New Patient Examination. Although a new patient examination “fell within the current definition of ‘practice of chiropractic’ under . . . MCL 333.16401(1)(e)(ii)(A)[,]” the “examination exceeded the scope of the definition of ‘practice of chiropractic’ under MCL 333.16401 as it existed on January 1, 2009,” and were therefore not reimbursable under MCL 500.3107b(b), because the chiropractor did not “limit[] her examination to the spinal source of any subluxations or misalignments.” Measel v Auto Club Group Ins Co, ___ Mich App ___, ___ (2016) (noting that, under caselaw construing “the former definition of ‘practice of chiropractic[]’” under MCL 333.16401, “orthopedic and neurological examination of non-spinal areas fell outside the scope of chiropractic practice”) (citations omitted; emphasis added).

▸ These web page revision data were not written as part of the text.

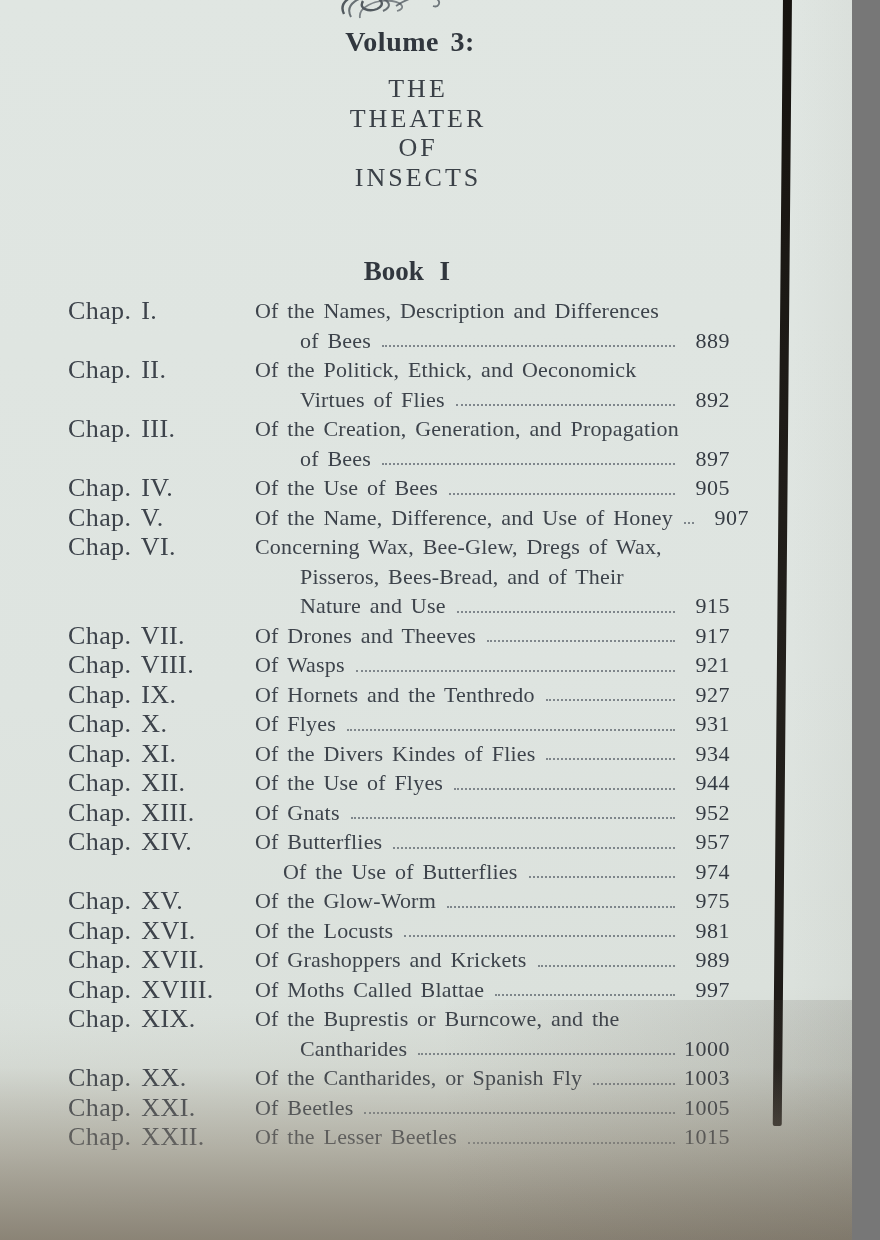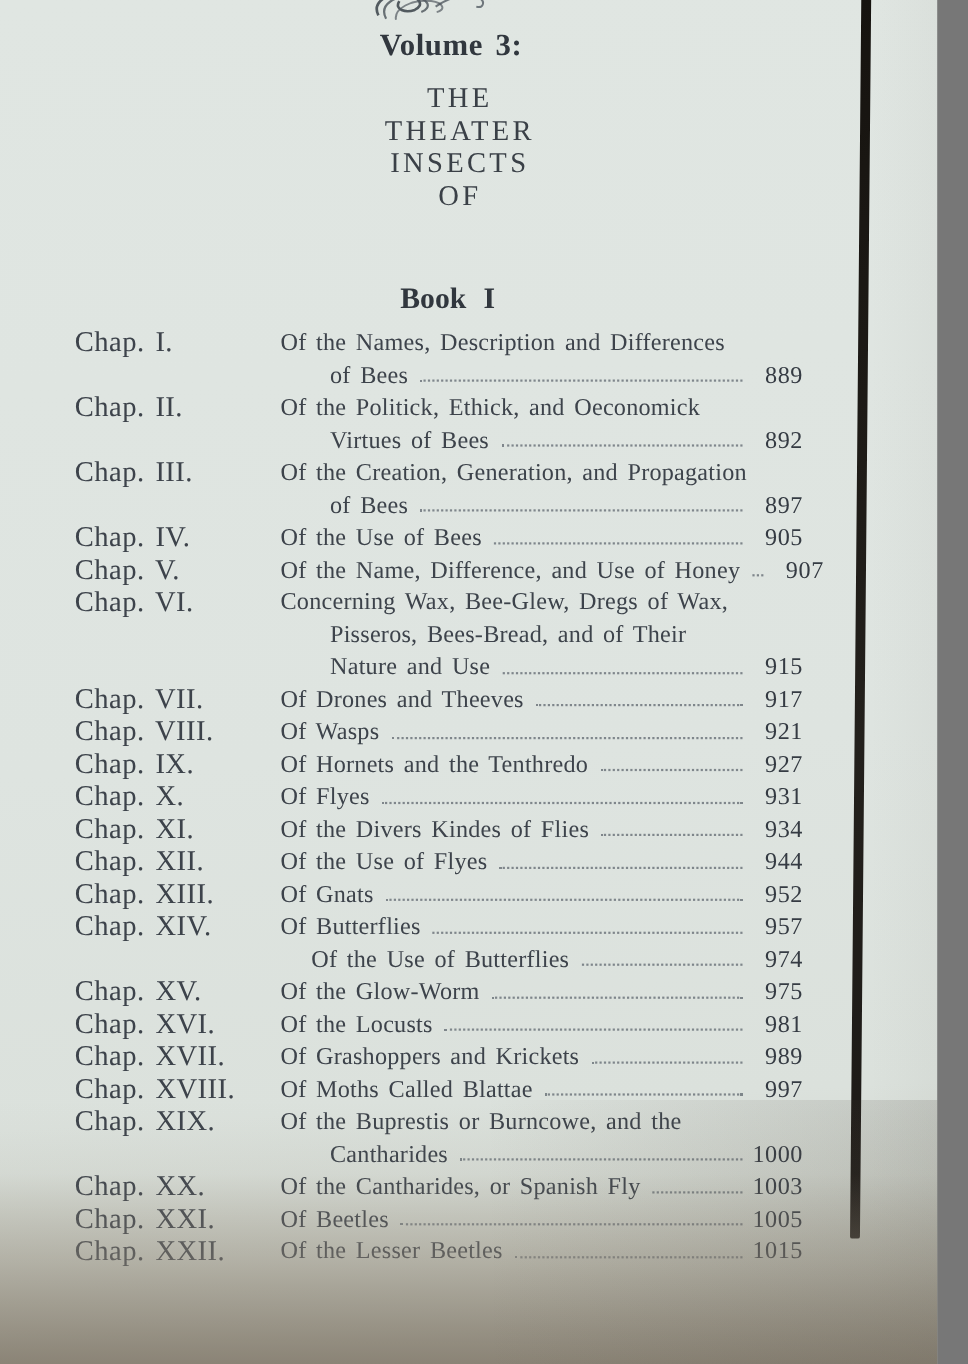--- a/index.html
+++ b/index.html
@@ -72,22 +72,22 @@
       <path d="M24,28 C22,18 38,9 56,11 C68,13 69,19 61,21" stroke="#525a61" stroke-width="1.8" opacity="0.7"></path>
       <path d="M60,16 C76,5 92,4 101,9 C105,12 103,18 97,16" stroke="#4a5259" stroke-width="1.8" opacity="0.75"></path>
     </svg>
   </div>
 
   <div class="vol">Volume 3:</div>
 
   <div class="maintitle">
     <div>THE</div>
     <div>THEATER</div>
+    <div>OF</div>
     <div>INSECTS</div>
-    <div>OF</div>
   </div>
 
   <div class="book">Book I</div>
 
   <div class="toc">
   <div class="row">
     <span class="chap">Chap. I.</span>
     <div class="entry">
           <div class="line">
             <span class="t">Of the Names, Description and Differences</span>
@@ -100,21 +100,21 @@
         </div>
   </div>
 
   <div class="row">
     <span class="chap">Chap. II.</span>
     <div class="entry">
           <div class="line">
             <span class="t">Of the Politick, Ethick, and Oeconomick</span>
           </div>
           <div class="line cont">
-            <span class="t">Virtues of Bees</span>
+            <span class="t">Virtues of Flies</span>
             <span class="leader"></span>
             <span class="pg">892</span>
           </div>
         </div>
   </div>
 
   <div class="row">
     <span class="chap">Chap. III.</span>
     <div class="entry">
           <div class="line">

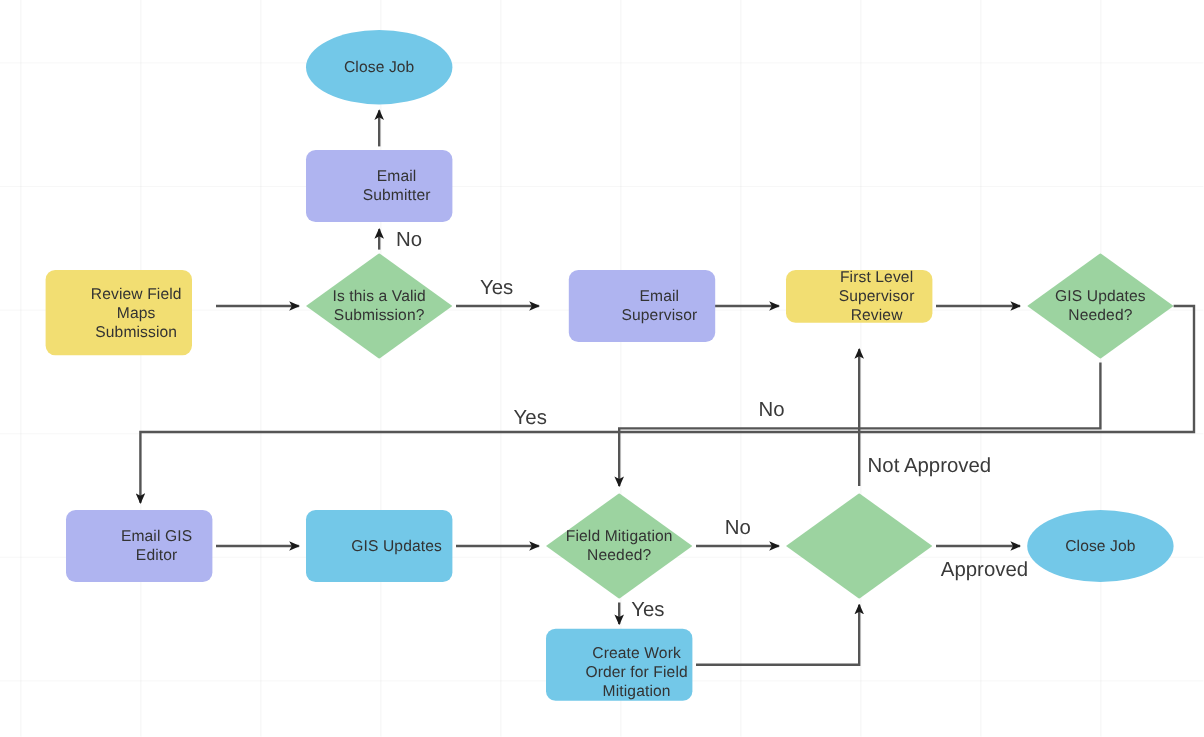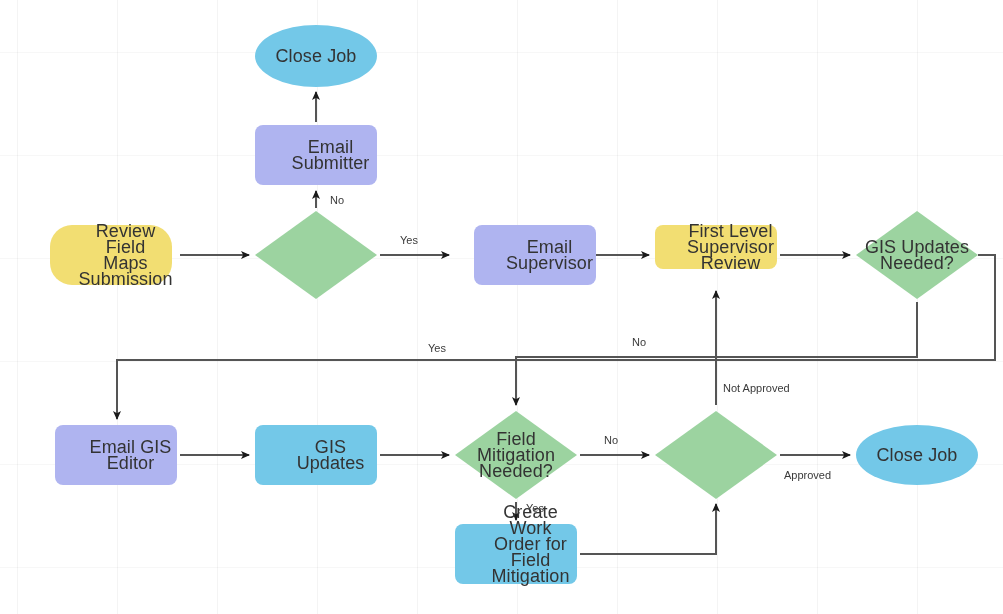--- a/index.html
+++ b/index.html
@@ -29,21 +29,21 @@
     pointer-events: none;
   }
   .node {
     position: absolute;
     box-sizing: border-box;
     display: flex;
     align-items: center;
     justify-content: center;
     text-align: center;
     color: #333333;
-    font-size: 18px;
+    font-size: 13px;
     line-height: 16px;
     letter-spacing: 0.1px;
     user-select: none;
   }
   .node-process {
     border-radius: 8px;
     padding-left: 29px;
   }
   .node-terminal {
     border-radius: 50%;
@@ -61,21 +61,21 @@
     position: relative;
     z-index: 2;
     padding: 0 4px;
   }
   .node-label {
     white-space: pre-line;
   }
   .edge-label {
     position: absolute;
     color: #3a3a3a;
-    font-size: 11px;
+    font-size: 17px;
     line-height: 14px;
     white-space: nowrap;
     user-select: none;
   }
 </style>
 </head>
 <body>
 
 <div id="canvas">
 
@@ -104,29 +104,31 @@
       </g>
   </svg>
 
   <div id="nodes-layer">
       <div class="node node-terminal" style="left: 255px; top: 25px; width: 122px; height: 62px; background: rgb(115, 200, 232);">
         <span class="node-label">Close Job</span>
       </div>
       <div class="node node-process" style="left: 255px; top: 125px; width: 122px; height: 60px; background: rgb(175, 180, 240);">
         <span class="node-label">Email Submitter</span>
       </div>
-      <div class="node node-process" style="left: 50px; top: 225px; width: 122px; height: 60px; background: rgb(242, 222, 114); border-radius: 22px;">
+      <div class="node node-process" style="left: 38px; top: 225px; width: 122px; height: 71px; background: rgb(242, 222, 114);">
         <span class="node-label">Review Field
 Maps
 Submission</span>
       </div>
       <div class="node node-decision" style="left: 255px; top: 211px; width: 122px; height: 88px;">
         <svg class="diamond-shape" viewBox="0 0 122 88">
           <polygon points="61,0 122,44 61,88 0,44" fill="#9CD3A0"></polygon>
         </svg>
+        <span class="node-label">Is this a Valid
+Submission?</span>
       </div>
       <div class="node node-process" style="left: 474px; top: 225px; width: 122px; height: 60px; background: rgb(175, 180, 240);">
         <span class="node-label">Email
 Supervisor</span>
       </div>
       <div class="node node-process" style="left: 655px; top: 225px; width: 122px; height: 44px; background: rgb(242, 222, 114);">
         <span class="node-label">First Level
 Supervisor
 Review</span>
       </div>

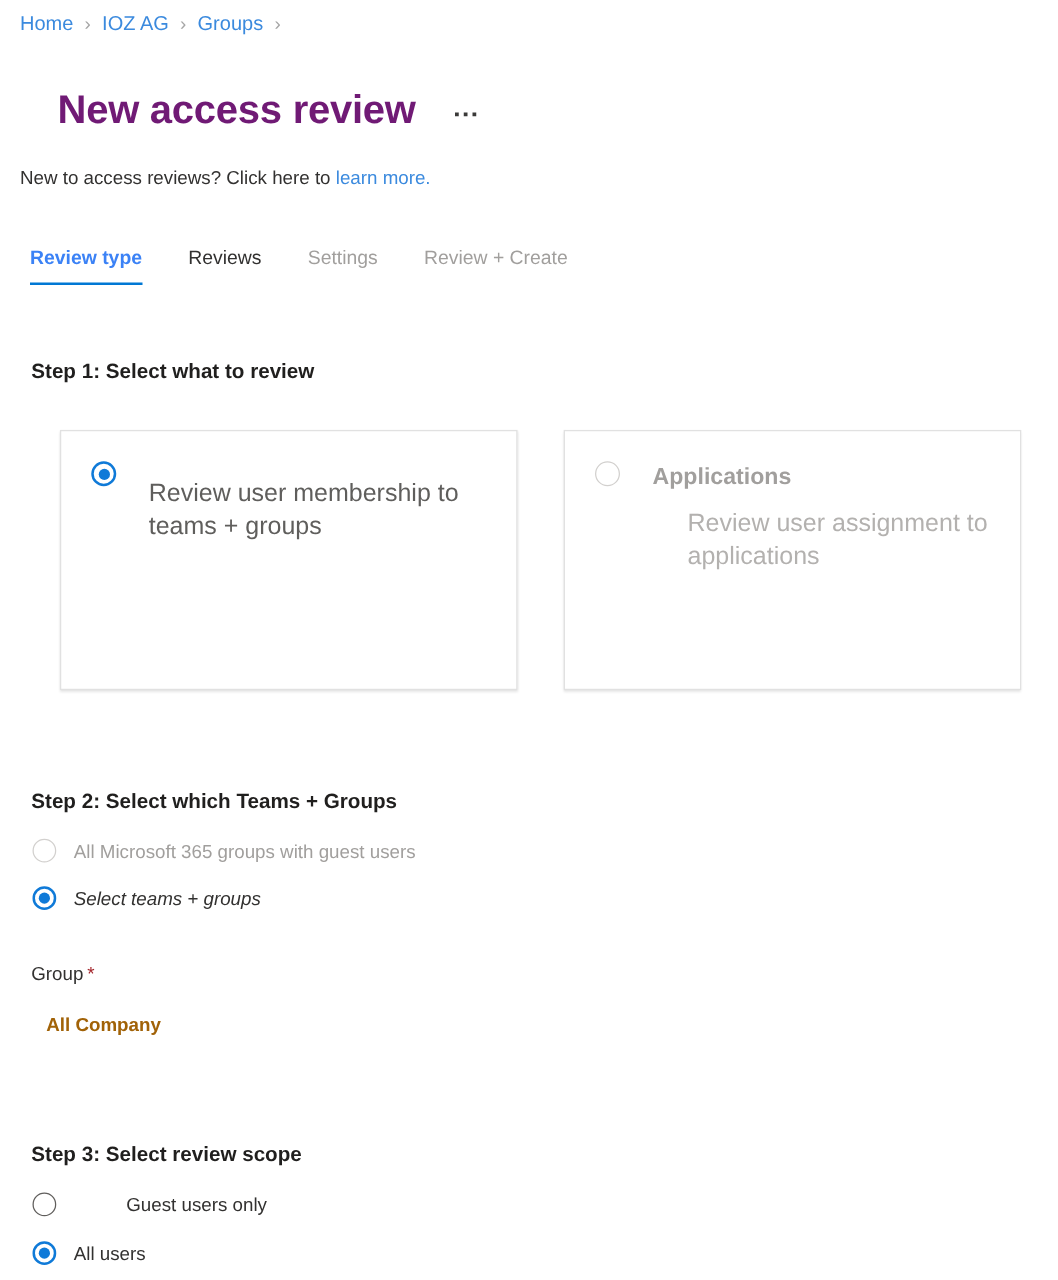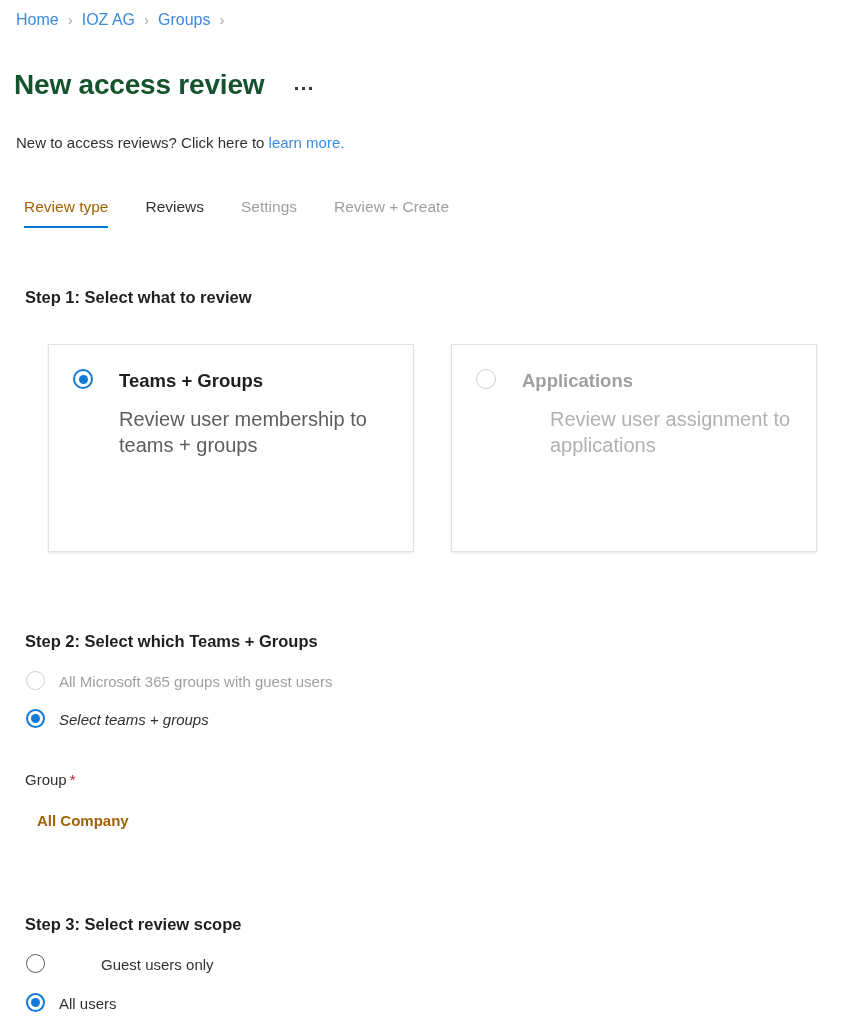--- a/index.html
+++ b/index.html
@@ -42,26 +42,27 @@
 
   
   .title-row {
     position: absolute;
     top: 46px;
     left: 14px;
     display: flex;
     align-items: center;
   }
   .page-title {
-    font-size: 28px;
+    font-size: 32px;
     line-height: 40px;
     font-weight: 600;
-    color: #14532d;
+    color: #701a75;
     letter-spacing: -0.2px;
     white-space: nowrap;
+    margin-left: 32px;
   }
   .more-btn {
     margin-left: 27px;
     margin-top: 8px;
     display: flex;
     align-items: center;
     gap: 4px;
     cursor: pointer;
     padding: 4px;
   }
@@ -100,22 +101,22 @@
     position: relative;
     font-size: 15.5px;
     line-height: 21px;
     padding-bottom: 11px;
     margin-right: 37px;
     cursor: pointer;
     white-space: nowrap;
     color: #323130;
   }
   .tab.active {
-    font-weight: 400;
-    color: #a16207;
+    font-weight: 700;
+    color: #3b82f6;
   }
   .tab.disabled {
     color: #a19f9d;
     cursor: default;
   }
   .tab.active::after {
     content: "";
     position: absolute;
     left: 0;
     right: 0;
@@ -287,21 +288,20 @@
   <div class="tab disabled">Review + Create</div>
 </div>
 
 <div class="step-h" id="step1-h">Step 1: Select what to review</div>
 
 <div class="card-row">
 
   <div class="opt-card">
     <span class="radio checked"></span>
     <div class="card-body">
-      <div class="card-title">Teams + Groups</div>
       <div class="card-desc">Review user membership to teams + groups</div>
     </div>
   </div>
 
   <div class="opt-card disabled">
     <span class="radio muted"></span>
     <div class="card-body">
       <div class="card-title">Applications</div>
       <div class="card-desc">Review user assignment to applications</div>
     </div>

Ultrasound and Massage Therapy. Although ultrasound and massage therapy services “fell within the current definition of ‘practice of chiropractic’ under . . . MCL 333.16401(1)(e)(iv)” as interpreted by the Michigan Department of Community Health in a 2010 letter to chiropractic licensees, these services “did not fall within the definition of ‘practice of chiropractic’ under MCL 333.16401 as that statute existed on January 1, 2009,” and were therefore not reimbursable under MCL 500.3107b(b). Measel v Auto Club Group Ins Co, ___ Mich App ___, ___ (2016) (noting that, under caselaw construing “the former definition of ‘practice of chiropractic[]’” under MCL 333.16401, the use of ultrasound devices was held to have been “‘outside the scope of chiropractic,’” and massages were likewise outside the scope of chiropractic “because they involved treatment to areas other than [the] spine[]”) (citations omitted; emphasis added).
Effective February 14, 2016, 2015 PA 190 amended MCL 211.78f and MCL 211.78i of the General Property Tax Act to, among other things, permit a county treasurer and foreclosing governmental unit to provide notice pertaining to delinquent taxes and the foreclosure of tax-delinquent property within a “notice publication” and on a website.
Effective February 16, 2016, 2016 PA 15 amended the Revised Judicature Act by adding MCL 600.6094a to provide that “[a] judgment entered against a governmental entity under [MCL 600.6093 or MCL 600.6094] that is assessed and collected as a tax under [MCL 600.6093 or MCL 600.6094], and any specific local tax attributable to the judgment, must not be attributed or transmitted to or retained or captured by any other governmental entity for any other purpose.” The act “applies retroactively to all judgments entered after May 6, 2015.” 2016 PA 15, enacting section 1.